(Plain-text document sources)
-.-.-
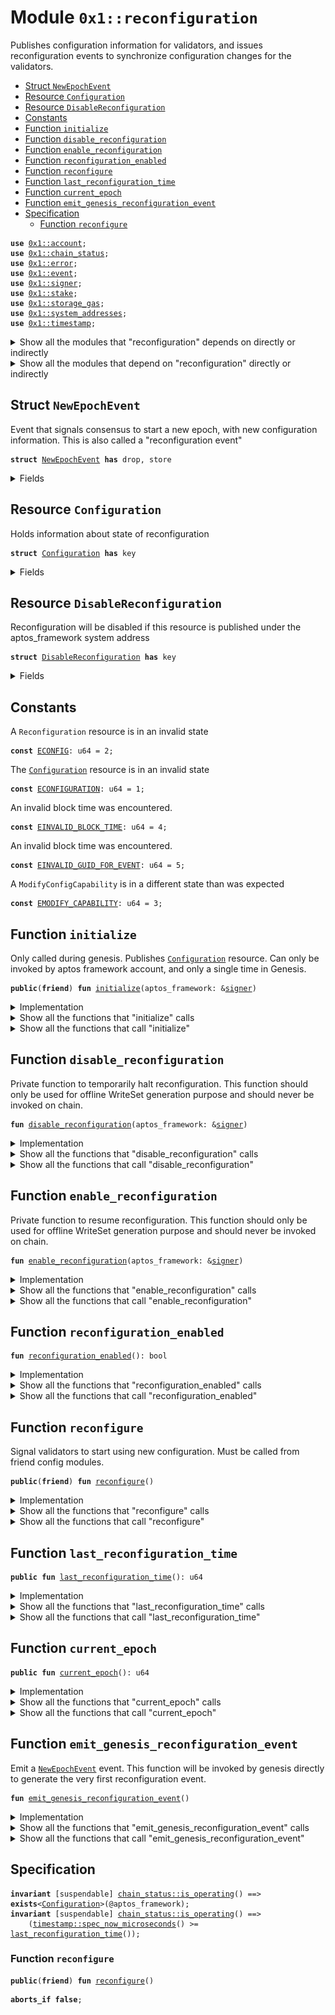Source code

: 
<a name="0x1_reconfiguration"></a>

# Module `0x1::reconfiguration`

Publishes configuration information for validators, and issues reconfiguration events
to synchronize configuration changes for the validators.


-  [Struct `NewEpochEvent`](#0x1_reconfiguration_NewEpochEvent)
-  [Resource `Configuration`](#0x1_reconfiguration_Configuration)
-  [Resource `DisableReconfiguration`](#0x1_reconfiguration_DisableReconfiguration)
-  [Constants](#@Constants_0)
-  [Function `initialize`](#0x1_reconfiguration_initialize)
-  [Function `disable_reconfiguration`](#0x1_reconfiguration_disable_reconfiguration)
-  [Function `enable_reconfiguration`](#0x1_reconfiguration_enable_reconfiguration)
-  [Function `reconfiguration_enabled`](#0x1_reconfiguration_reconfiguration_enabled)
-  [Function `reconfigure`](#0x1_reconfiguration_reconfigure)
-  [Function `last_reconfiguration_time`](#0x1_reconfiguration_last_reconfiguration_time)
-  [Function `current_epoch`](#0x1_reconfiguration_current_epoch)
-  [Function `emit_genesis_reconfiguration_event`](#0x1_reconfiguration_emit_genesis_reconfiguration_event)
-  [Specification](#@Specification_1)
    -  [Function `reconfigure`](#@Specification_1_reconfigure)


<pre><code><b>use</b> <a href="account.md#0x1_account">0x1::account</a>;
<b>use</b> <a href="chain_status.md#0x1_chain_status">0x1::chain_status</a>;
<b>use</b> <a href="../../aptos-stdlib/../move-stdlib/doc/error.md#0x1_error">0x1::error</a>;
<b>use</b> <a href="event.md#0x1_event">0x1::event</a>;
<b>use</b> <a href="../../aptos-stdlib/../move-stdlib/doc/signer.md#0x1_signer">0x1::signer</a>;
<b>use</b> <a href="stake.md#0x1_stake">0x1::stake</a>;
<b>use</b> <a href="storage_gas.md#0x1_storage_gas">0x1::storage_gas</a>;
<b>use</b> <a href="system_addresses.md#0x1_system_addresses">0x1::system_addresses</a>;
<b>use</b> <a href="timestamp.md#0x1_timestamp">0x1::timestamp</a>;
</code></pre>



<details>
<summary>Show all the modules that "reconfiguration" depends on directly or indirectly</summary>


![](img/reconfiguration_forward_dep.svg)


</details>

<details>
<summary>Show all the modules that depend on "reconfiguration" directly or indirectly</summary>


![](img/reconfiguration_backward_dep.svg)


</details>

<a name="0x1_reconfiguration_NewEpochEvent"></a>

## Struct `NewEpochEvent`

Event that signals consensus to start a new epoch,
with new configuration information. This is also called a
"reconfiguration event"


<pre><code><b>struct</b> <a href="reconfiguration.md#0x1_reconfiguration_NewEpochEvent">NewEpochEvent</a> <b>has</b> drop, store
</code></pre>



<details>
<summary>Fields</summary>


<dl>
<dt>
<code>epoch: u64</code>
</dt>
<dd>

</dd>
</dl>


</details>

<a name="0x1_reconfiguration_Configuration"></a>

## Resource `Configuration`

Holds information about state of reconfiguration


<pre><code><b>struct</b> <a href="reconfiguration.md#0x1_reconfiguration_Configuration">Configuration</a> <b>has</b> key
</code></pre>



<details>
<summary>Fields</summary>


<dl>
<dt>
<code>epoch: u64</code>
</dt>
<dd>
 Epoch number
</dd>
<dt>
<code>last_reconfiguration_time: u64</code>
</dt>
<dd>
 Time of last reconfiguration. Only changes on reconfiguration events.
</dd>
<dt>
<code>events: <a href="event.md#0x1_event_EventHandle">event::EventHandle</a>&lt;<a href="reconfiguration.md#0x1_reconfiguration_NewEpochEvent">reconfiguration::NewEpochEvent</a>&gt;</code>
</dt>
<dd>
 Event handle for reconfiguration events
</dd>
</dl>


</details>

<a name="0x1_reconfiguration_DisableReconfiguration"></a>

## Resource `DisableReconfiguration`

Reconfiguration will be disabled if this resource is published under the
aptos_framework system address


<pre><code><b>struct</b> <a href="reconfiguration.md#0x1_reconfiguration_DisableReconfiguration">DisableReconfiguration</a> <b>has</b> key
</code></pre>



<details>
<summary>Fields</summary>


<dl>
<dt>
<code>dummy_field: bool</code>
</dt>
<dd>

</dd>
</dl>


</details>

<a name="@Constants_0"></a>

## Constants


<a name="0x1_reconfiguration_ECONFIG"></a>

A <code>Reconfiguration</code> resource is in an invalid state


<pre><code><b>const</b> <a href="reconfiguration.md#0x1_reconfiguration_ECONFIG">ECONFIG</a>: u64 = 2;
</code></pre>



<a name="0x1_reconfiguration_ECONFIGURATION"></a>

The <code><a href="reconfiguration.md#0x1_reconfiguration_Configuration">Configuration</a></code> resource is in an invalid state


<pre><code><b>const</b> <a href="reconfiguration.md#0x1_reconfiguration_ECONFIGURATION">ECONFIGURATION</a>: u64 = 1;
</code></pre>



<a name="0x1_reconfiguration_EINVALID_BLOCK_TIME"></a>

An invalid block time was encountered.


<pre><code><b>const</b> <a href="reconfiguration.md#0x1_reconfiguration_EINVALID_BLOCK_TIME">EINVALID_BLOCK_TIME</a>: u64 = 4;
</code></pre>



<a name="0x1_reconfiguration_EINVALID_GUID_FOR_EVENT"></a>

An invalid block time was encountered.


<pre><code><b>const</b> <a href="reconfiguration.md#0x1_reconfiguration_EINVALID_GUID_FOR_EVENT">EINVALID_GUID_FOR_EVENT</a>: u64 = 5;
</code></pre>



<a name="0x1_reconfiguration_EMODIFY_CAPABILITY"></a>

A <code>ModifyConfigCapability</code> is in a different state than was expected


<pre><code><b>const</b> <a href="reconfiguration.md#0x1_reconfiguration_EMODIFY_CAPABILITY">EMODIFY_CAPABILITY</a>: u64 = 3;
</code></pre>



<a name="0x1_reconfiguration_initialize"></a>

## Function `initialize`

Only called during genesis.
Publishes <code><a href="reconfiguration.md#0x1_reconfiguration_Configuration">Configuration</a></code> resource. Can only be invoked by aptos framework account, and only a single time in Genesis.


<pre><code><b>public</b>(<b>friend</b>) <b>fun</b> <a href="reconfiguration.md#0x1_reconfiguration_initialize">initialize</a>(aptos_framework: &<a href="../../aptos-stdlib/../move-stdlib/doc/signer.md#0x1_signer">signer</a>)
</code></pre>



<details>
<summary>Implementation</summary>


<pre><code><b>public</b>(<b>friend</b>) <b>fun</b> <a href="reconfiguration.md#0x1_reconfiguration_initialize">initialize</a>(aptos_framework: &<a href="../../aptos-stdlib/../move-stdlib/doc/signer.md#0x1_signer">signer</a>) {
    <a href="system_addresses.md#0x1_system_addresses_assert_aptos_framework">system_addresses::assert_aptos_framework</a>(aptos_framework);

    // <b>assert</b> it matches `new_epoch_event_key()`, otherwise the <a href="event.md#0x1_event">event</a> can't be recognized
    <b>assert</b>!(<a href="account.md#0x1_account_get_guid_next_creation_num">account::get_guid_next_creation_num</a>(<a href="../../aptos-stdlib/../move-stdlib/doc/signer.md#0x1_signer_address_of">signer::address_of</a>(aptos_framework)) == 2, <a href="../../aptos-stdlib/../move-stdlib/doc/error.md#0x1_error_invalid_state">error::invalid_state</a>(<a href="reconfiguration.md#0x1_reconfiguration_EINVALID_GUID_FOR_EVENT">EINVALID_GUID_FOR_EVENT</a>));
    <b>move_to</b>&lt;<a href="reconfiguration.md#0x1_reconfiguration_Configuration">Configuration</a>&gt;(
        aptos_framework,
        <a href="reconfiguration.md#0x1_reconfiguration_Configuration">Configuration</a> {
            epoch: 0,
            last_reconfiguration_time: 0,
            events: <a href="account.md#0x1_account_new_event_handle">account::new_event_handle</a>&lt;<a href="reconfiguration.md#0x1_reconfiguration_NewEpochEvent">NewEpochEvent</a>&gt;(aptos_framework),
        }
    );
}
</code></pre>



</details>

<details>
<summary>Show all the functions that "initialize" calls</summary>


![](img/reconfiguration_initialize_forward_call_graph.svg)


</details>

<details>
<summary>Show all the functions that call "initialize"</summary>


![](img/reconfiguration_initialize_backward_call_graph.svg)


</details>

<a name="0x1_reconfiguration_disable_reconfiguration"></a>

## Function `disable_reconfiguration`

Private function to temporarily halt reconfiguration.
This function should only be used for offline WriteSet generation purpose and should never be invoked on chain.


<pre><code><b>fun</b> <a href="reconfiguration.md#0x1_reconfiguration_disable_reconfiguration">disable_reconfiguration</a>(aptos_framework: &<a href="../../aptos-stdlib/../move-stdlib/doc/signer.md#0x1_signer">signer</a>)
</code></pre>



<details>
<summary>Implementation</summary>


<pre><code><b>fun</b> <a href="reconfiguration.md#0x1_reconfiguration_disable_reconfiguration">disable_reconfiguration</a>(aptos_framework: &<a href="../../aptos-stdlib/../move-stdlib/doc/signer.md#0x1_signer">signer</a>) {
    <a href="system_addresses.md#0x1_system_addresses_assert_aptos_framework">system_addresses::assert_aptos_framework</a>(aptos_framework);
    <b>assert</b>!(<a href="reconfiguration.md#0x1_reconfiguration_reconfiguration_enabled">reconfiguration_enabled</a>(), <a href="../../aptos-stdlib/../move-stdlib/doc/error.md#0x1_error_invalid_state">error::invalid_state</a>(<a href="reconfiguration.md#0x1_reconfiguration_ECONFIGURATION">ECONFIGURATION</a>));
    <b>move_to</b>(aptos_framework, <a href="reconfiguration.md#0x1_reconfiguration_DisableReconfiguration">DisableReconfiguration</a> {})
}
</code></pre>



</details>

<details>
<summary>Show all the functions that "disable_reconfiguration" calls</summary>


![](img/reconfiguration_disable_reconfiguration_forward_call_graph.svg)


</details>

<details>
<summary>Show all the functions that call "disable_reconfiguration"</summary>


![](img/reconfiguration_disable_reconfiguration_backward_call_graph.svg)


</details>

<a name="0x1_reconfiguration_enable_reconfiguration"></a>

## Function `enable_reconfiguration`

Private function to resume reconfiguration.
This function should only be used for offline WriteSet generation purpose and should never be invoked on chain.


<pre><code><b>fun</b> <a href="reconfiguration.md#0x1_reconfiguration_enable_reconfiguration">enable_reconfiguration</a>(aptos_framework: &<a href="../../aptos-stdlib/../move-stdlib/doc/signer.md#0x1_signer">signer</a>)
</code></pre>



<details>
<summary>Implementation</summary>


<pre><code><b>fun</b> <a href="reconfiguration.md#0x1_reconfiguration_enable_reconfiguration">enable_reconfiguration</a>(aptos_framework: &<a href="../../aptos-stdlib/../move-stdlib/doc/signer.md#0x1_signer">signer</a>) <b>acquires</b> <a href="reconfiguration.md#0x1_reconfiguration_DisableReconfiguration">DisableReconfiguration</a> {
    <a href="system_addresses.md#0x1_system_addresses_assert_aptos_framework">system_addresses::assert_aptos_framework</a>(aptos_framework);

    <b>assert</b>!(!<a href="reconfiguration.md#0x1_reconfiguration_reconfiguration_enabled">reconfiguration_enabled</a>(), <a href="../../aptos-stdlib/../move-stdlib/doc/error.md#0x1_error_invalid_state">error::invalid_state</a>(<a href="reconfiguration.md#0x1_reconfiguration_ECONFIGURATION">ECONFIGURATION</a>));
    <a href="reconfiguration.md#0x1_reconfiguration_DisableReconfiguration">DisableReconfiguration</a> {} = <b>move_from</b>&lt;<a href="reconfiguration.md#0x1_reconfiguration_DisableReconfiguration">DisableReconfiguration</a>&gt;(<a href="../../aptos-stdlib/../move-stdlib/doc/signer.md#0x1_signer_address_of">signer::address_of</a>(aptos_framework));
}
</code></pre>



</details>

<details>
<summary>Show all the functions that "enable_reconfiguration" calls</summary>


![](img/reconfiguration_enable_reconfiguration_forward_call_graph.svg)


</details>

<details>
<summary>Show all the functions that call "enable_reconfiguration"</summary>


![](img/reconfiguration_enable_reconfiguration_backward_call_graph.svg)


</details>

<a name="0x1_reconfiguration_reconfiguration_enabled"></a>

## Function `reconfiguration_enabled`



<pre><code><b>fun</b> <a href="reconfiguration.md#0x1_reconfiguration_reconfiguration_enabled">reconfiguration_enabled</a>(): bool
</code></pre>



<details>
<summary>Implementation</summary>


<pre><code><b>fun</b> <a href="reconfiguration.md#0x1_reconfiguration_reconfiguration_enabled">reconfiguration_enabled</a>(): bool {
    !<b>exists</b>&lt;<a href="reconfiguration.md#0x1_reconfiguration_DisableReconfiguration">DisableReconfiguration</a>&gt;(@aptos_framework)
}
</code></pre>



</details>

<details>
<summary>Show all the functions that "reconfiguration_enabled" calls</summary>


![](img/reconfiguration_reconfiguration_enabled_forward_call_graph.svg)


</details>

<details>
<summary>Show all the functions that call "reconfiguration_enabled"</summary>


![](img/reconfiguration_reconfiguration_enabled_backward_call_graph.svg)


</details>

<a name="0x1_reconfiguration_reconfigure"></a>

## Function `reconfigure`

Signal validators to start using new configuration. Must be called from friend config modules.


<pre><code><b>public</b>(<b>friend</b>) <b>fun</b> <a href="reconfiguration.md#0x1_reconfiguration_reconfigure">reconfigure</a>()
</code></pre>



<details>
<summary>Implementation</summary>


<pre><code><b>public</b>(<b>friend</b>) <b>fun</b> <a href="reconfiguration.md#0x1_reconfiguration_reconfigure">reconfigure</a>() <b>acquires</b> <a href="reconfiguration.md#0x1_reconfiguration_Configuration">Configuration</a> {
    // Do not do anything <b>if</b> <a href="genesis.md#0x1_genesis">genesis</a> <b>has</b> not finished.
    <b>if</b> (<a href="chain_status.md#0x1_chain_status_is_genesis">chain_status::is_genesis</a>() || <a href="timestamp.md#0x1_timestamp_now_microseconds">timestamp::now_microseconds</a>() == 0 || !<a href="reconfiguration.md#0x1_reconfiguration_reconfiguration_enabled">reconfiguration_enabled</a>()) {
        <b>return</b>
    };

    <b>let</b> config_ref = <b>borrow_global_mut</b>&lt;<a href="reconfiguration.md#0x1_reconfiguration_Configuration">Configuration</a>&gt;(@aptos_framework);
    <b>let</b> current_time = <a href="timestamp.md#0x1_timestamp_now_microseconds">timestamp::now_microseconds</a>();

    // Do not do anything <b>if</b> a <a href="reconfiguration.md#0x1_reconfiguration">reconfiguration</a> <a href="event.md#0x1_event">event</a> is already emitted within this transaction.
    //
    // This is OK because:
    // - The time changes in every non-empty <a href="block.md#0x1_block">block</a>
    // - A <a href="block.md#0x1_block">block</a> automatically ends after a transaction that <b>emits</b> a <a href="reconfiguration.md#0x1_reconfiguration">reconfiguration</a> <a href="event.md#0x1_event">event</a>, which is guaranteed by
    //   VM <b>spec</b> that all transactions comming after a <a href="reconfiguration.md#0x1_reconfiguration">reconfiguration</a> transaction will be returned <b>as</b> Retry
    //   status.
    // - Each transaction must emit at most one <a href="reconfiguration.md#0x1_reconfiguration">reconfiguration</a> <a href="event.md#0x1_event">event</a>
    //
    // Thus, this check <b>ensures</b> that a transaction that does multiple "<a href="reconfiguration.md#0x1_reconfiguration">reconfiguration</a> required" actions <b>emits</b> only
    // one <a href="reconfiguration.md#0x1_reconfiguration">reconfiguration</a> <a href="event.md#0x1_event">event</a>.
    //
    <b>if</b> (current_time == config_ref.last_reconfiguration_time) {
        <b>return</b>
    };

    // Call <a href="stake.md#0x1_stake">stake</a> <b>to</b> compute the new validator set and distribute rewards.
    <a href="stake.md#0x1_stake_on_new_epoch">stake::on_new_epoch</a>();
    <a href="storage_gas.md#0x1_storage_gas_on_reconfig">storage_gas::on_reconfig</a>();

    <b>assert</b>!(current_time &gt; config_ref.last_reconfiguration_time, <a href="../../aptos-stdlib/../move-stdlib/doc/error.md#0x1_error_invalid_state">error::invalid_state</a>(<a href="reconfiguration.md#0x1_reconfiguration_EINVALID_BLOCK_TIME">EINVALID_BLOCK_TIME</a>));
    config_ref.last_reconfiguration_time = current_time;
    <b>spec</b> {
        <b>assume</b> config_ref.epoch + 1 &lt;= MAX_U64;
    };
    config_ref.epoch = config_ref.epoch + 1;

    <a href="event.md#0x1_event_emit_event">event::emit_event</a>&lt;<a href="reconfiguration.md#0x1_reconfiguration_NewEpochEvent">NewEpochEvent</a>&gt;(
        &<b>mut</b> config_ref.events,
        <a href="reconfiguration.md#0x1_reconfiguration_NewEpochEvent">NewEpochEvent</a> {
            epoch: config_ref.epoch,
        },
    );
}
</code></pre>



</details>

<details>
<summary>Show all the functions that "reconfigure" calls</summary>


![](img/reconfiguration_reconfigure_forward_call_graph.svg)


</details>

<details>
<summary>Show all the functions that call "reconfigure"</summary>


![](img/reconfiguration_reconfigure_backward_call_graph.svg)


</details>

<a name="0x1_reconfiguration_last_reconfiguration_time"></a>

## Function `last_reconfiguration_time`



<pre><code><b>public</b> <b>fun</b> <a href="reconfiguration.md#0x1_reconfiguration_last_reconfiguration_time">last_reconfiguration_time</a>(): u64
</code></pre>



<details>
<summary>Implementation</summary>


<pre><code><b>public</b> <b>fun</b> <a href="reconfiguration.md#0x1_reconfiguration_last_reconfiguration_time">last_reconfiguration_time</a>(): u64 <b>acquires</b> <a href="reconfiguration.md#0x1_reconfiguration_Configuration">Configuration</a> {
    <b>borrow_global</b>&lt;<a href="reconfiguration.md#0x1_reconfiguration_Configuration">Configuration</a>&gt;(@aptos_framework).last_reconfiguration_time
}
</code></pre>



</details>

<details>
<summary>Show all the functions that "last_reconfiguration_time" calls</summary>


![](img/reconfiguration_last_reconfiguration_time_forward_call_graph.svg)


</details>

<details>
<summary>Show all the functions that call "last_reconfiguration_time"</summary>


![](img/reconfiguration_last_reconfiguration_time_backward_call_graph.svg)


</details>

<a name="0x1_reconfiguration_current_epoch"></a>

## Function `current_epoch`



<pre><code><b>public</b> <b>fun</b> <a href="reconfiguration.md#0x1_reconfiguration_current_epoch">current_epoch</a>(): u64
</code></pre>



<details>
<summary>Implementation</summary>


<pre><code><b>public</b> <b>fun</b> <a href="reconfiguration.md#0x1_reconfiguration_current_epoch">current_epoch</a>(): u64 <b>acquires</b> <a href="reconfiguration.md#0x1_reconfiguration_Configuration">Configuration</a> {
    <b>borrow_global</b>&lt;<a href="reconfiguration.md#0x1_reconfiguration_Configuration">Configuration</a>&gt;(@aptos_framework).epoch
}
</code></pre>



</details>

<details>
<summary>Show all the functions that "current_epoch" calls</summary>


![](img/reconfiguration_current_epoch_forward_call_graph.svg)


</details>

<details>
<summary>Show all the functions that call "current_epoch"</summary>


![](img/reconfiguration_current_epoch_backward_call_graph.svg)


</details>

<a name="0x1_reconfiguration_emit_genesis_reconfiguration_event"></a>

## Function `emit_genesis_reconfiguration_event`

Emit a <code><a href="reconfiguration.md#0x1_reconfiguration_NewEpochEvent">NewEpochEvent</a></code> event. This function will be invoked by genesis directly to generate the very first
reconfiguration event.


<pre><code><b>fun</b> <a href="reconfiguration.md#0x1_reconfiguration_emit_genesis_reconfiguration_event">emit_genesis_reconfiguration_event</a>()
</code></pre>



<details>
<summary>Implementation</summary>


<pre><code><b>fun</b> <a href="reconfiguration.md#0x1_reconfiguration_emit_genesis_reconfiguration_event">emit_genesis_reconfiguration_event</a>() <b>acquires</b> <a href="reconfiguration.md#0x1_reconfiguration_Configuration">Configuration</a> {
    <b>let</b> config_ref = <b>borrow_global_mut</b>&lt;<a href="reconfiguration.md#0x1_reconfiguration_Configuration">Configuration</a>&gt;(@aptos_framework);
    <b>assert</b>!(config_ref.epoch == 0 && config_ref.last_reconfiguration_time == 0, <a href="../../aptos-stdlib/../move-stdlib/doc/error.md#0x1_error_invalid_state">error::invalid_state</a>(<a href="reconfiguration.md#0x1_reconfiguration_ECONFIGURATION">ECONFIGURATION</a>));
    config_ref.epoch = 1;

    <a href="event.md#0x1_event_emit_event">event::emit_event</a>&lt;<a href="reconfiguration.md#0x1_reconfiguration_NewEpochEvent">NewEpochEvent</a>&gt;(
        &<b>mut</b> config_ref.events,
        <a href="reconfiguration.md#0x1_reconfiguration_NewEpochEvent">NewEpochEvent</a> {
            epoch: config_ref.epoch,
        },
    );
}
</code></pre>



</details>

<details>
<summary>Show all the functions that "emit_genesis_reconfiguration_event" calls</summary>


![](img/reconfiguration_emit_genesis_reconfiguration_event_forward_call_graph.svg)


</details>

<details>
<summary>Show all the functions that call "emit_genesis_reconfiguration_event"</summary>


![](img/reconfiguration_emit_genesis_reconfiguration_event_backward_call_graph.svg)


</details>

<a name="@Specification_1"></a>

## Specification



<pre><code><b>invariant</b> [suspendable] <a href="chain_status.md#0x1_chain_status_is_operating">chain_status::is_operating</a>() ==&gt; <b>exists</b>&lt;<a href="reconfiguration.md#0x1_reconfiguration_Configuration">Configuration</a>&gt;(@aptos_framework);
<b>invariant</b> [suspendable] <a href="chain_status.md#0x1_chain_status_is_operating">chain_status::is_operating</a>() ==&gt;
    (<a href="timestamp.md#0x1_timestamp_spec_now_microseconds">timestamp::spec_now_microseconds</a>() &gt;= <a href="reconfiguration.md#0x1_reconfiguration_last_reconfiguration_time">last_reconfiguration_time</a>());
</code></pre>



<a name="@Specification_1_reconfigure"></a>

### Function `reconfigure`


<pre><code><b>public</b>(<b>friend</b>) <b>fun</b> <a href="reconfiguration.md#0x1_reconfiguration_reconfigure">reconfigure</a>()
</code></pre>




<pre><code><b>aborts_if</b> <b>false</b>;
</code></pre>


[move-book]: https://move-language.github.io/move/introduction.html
-.-.-
[Assignment] Using the records above, report each line with the string "account".

[Exercise response]
<pre><code><b>use</b> <a href="account.md#0x1_account">0x1::account</a>;
Publishes <code><a href="reconfiguration.md#0x1_reconfiguration_Configuration">Configuration</a></code> resource. Can only be invoked by aptos framework account, and only a single time in Genesis.
    <b>assert</b>!(<a href="account.md#0x1_account_get_guid_next_creation_num">account::get_guid_next_creation_num</a>(<a href="../../aptos-stdlib/../move-stdlib/doc/signer.md#0x1_signer_address_of">signer::address_of</a>(aptos_framework)) == 2, <a href="../../aptos-stdlib/../move-stdlib/doc/error.md#0x1_error_invalid_state">error::invalid_state</a>(<a href="reconfiguration.md#0x1_reconfiguration_EINVALID_GUID_FOR_EVENT">EINVALID_GUID_FOR_EVENT</a>));
            events: <a href="account.md#0x1_account_new_event_handle">account::new_event_handle</a>&lt;<a href="reconfiguration.md#0x1_reconfiguration_NewEpochEvent">NewEpochEvent</a>&gt;(aptos_framework),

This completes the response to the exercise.